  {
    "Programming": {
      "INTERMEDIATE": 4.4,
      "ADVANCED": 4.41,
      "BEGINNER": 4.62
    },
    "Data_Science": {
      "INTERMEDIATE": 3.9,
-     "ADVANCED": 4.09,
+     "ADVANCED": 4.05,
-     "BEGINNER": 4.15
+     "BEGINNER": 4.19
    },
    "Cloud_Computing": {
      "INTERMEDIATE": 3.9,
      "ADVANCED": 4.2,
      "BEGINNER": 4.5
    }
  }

· · ·

## WORK TO COMPLETE
Set down the data once more, exactly as shown above.

## EXERCISE RESPONSE
  {
    "Programming": {
      "INTERMEDIATE": 4.4,
      "ADVANCED": 4.41,
      "BEGINNER": 4.62
    },
    "Data_Science": {
      "INTERMEDIATE": 3.9,
-     "ADVANCED": 4.09,
+     "ADVANCED": 4.05,
-     "BEGINNER": 4.15
+     "BEGINNER": 4.19
    },
    "Cloud_Computing": {
      "INTERMEDIATE": 3.9,
      "ADVANCED": 4.2,
      "BEGINNER": 4.5
    }
  }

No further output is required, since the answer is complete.